## [INSTRUCTIONS FOR THE TASK]
Could you filter the records below and return each line that holds "pixels"?

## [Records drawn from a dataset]
-*-*-

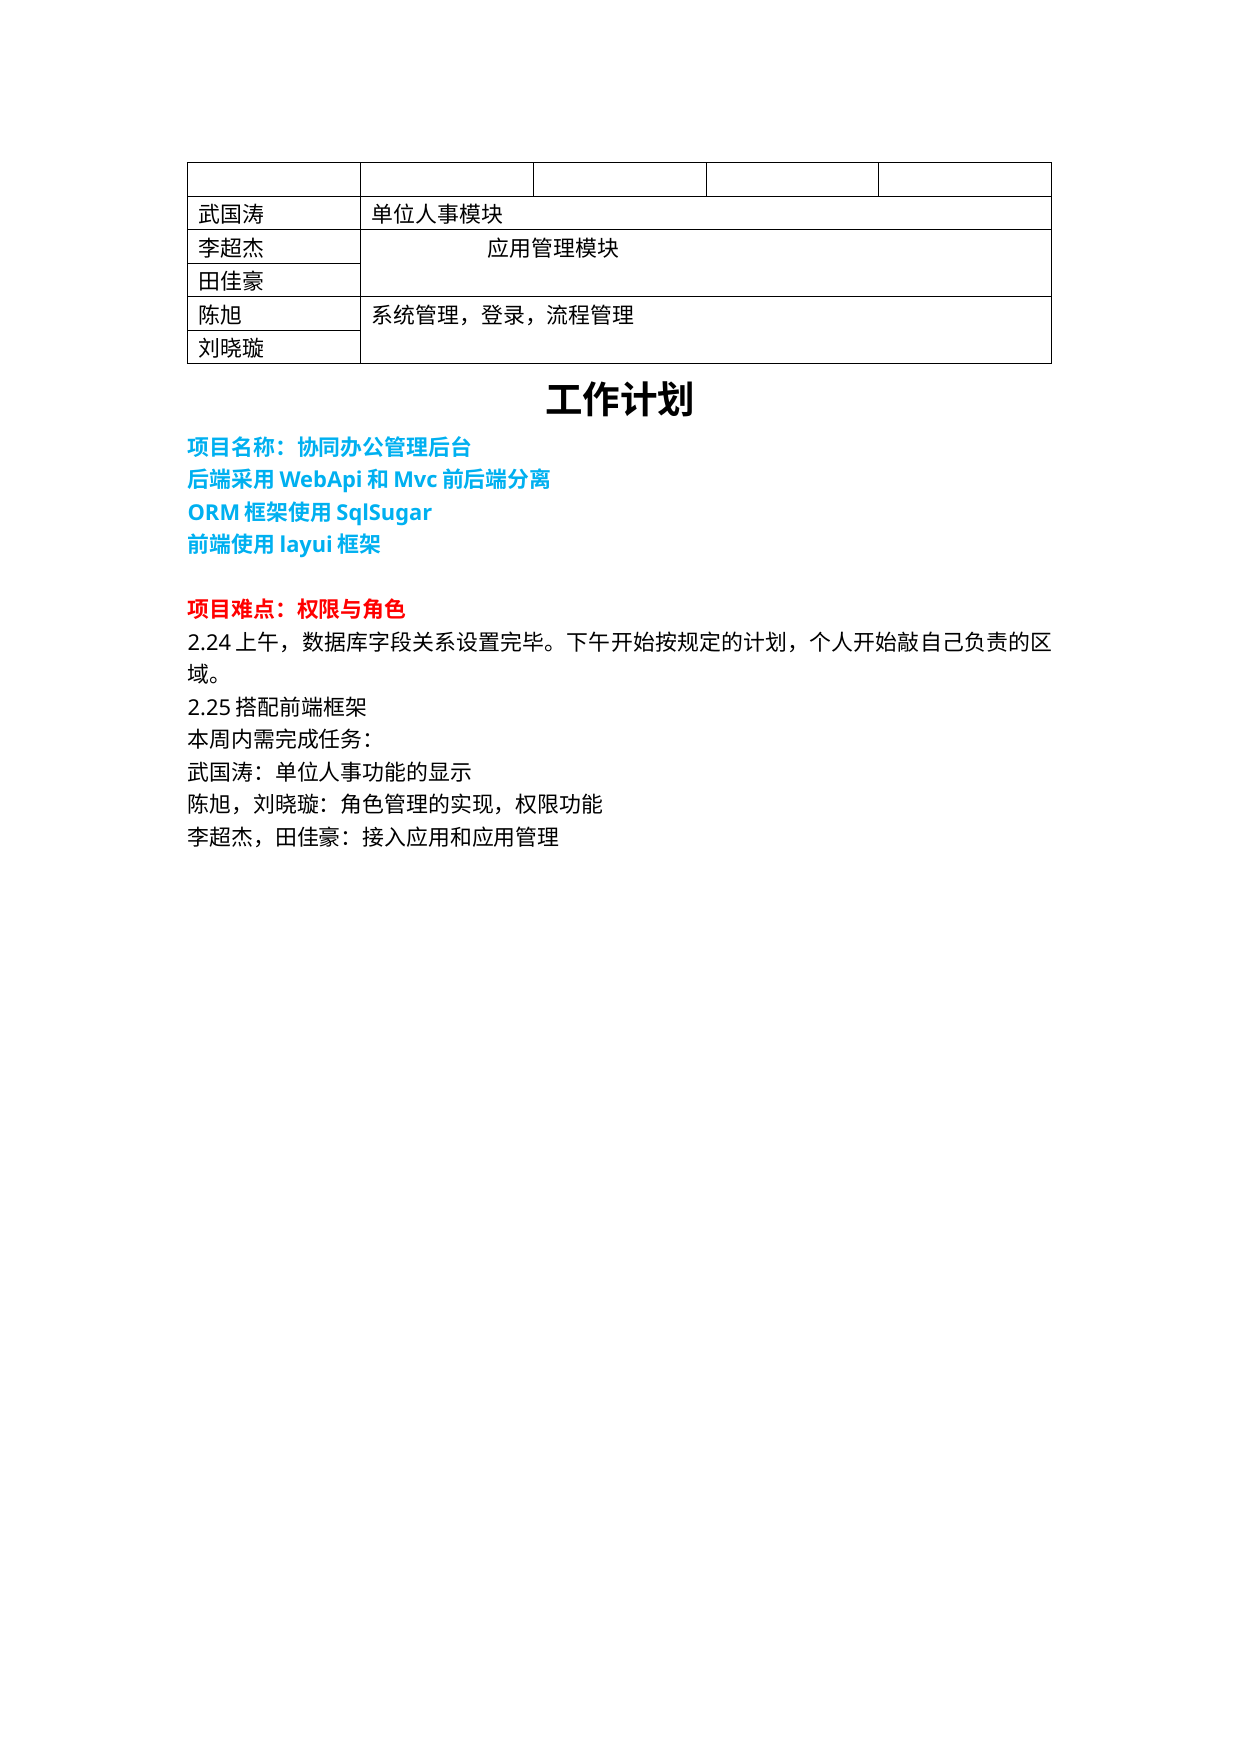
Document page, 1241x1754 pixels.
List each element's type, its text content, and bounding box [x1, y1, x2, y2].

table_header [879, 163, 1051, 196]
text 本周内需完成任务： [187, 722, 1053, 754]
table_cell 单位人事模块 [361, 197, 1051, 229]
table_cell 应用管理模块 [361, 230, 1051, 296]
text 李超杰，田佳豪：接入应用和应用管理 [187, 819, 1053, 852]
table_cell 陈旭 [188, 297, 360, 330]
text ORM框架使用SqlSugar [187, 494, 1053, 527]
text 前端使用layui框架 [187, 527, 1053, 559]
text 后端采用WebApi和Mvc前后端分离 [187, 462, 1053, 494]
text 2.24上午，数据库字段关系设置完毕。下午开始按规定的计划，个人开始敲自己负责的区域。 [187, 624, 1053, 689]
table_header [534, 163, 706, 196]
text 武国涛：单位人事功能的显示 [187, 754, 1053, 787]
text 工作计划 [187, 364, 1053, 429]
table_header [361, 163, 533, 196]
table_cell 武国涛 [188, 197, 360, 229]
table_cell 刘晓璇 [188, 331, 360, 363]
table_cell 系统管理，登录，流程管理 [361, 297, 1051, 363]
text 陈旭，刘晓璇：角色管理的实现，权限功能 [187, 787, 1053, 819]
table_cell 李超杰 [188, 230, 360, 263]
table_header [707, 163, 878, 196]
text 项目难点：权限与角色 [187, 592, 1053, 624]
text 项目名称：协同办公管理后台 [187, 429, 1053, 462]
text 2.25搭配前端框架 [187, 689, 1053, 722]
table_header [188, 163, 360, 196]
table_cell 田佳豪 [188, 264, 360, 296]
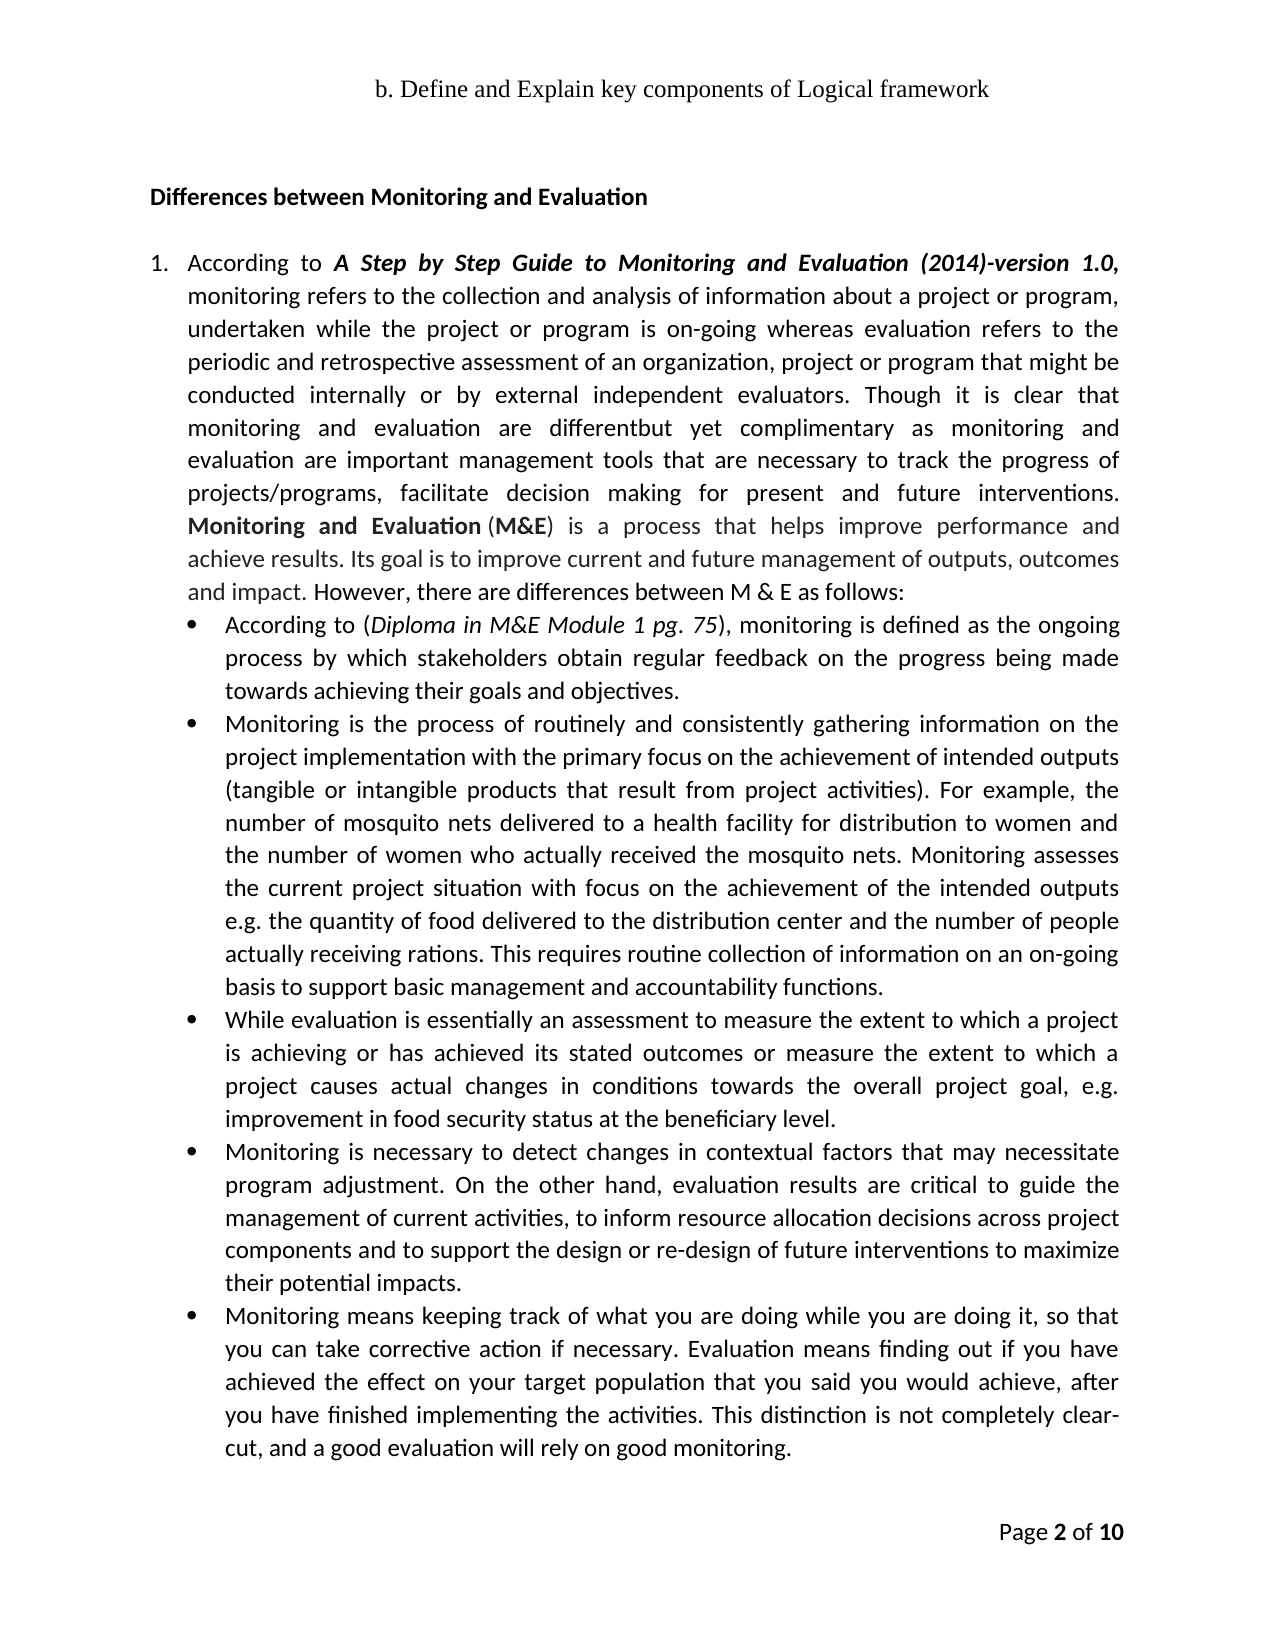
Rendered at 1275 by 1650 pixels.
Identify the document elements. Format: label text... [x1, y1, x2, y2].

list Monitoring is necessary to detect changes in contextual factors that may necessitate program adjustment. On the other hand, evaluation results are critical to guide the management of current activities, to inform resource allocation decisions across project components and to support the design or re-design of future interventions to maximize their potential impacts. [187, 1136, 1121, 1298]
list Monitoring means keeping track of what you are doing while you are doing it, so that you can take corrective action if necessary. Evaluation means finding out if you have achieved the effect on your target population that you said you would achieve, after you have finished implementing the activities. This distinction is not completely clear-cut, and a good evaluation will rely on good monitoring. [187, 1300, 1121, 1463]
text Differences between Monitoring and Evaluation [150, 181, 1124, 211]
list According to A Step by Step Guide to Monitoring and Evaluation (2014)-version 1.0, monitoring refers to the collection and analysis of information about a project or program, undertaken while the project or program is on-going whereas evaluation refers to the periodic and retrospective assessment of an organization, project or program that might be conducted internally or by external independent evaluators. Though it is clear that monitoring and evaluation are differentbut yet complimentary as monitoring and evaluation are important management tools that are necessary to track the progress of projects/programs, facilitate decision making for present and future interventions. Monitoring and Evaluation (M&E) is a process that helps improve performance and achieve results. Its goal is to improve current and future management of outputs, outcomes and impact. However, there are differences between M & E as follows: [150, 247, 1121, 607]
list While evaluation is essentially an assessment to measure the extent to which a project is achieving or has achieved its stated outcomes or measure the extent to which a project causes actual changes in conditions towards the overall project goal, e.g. improvement in food security status at the beneficiary level. [187, 1004, 1121, 1133]
text b. Define and Explain key components of Logical framework [375, 74, 1121, 103]
list Monitoring is the process of routinely and consistently gathering information on the project implementation with the primary focus on the achievement of intended outputs (tangible or intangible products that result from project activities). For example, the number of mosquito nets delivered to a health facility for distribution to women and the number of women who actually received the mosquito nets. Monitoring assesses the current project situation with focus on the achievement of the intended outputs e.g. the quantity of food delivered to the distribution center and the number of people actually receiving rations. This requires routine collection of information on an on-going basis to support basic management and accountability functions. [187, 708, 1121, 1002]
list According to (Diploma in M&E Module 1 pg. 75), monitoring is defined as the ongoing process by which stakeholders obtain regular feedback on the progress being made towards achieving their goals and objectives. [187, 609, 1121, 706]
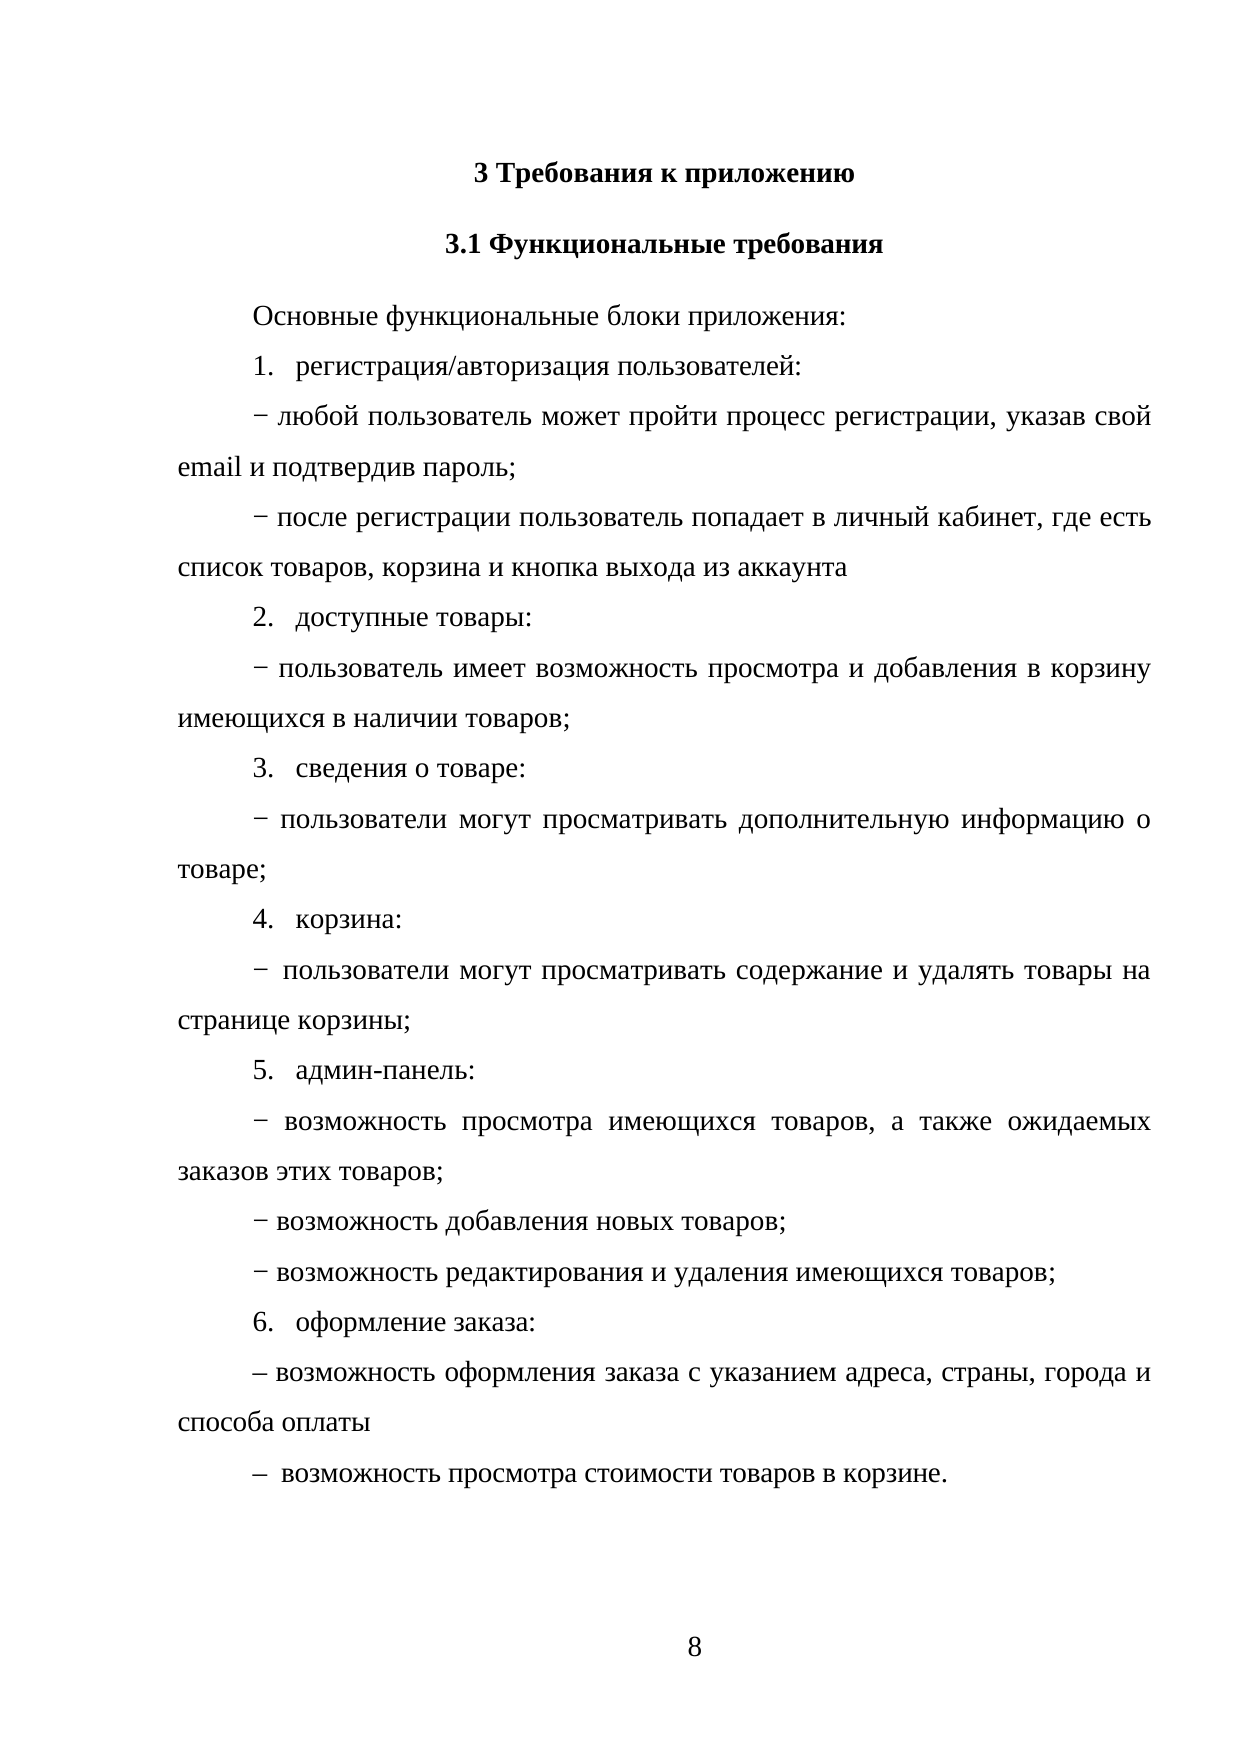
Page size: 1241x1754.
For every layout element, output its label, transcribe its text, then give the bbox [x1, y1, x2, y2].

text − возможность добавления новых товаров; [177, 1203, 1152, 1237]
text Основные функциональные блоки приложения: [177, 298, 1152, 331]
list сведения о товаре: [177, 751, 1152, 784]
text – возможность просмотра стоимости товаров в корзине. [177, 1455, 1152, 1488]
text − любой пользователь может пройти процесс регистрации, указав свой email и подтвердив пароль; [177, 398, 1152, 482]
text − возможность просмотра имеющихся товаров, а также ожидаемых заказов этих товаров; [177, 1103, 1152, 1187]
text − пользователи могут просматривать содержание и удалять товары на странице корзины; [177, 952, 1152, 1036]
list оформление заказа: [177, 1304, 1152, 1337]
list доступные товары: [177, 599, 1152, 633]
subtitle 3.1 Функциональные требования [177, 227, 1152, 260]
list админ-панель: [177, 1052, 1152, 1086]
text − пользователи могут просматривать дополнительную информацию о товаре; [177, 801, 1152, 885]
text – возможность оформления заказа с указанием адреса, страны, города и способа оплаты [177, 1354, 1152, 1438]
list регистрация/авторизация пользователей: [177, 348, 1152, 382]
text − после регистрации пользователь попадает в личный кабинет, где есть список товаров, корзина и кнопка выхода из аккаунта [177, 499, 1152, 583]
list корзина: [177, 901, 1152, 935]
text − возможность редактирования и удаления имеющихся товаров; [177, 1254, 1152, 1287]
text − пользователь имеет возможность просмотра и добавления в корзину имеющихся в наличии товаров; [177, 650, 1152, 734]
subtitle 3 Требования к приложению [177, 156, 1152, 189]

-*-*-

## [RESULT OF THIS EXERCISE]
Document page, 1241x1754 pixels.
Rendered at 1275 by 1650 pixels.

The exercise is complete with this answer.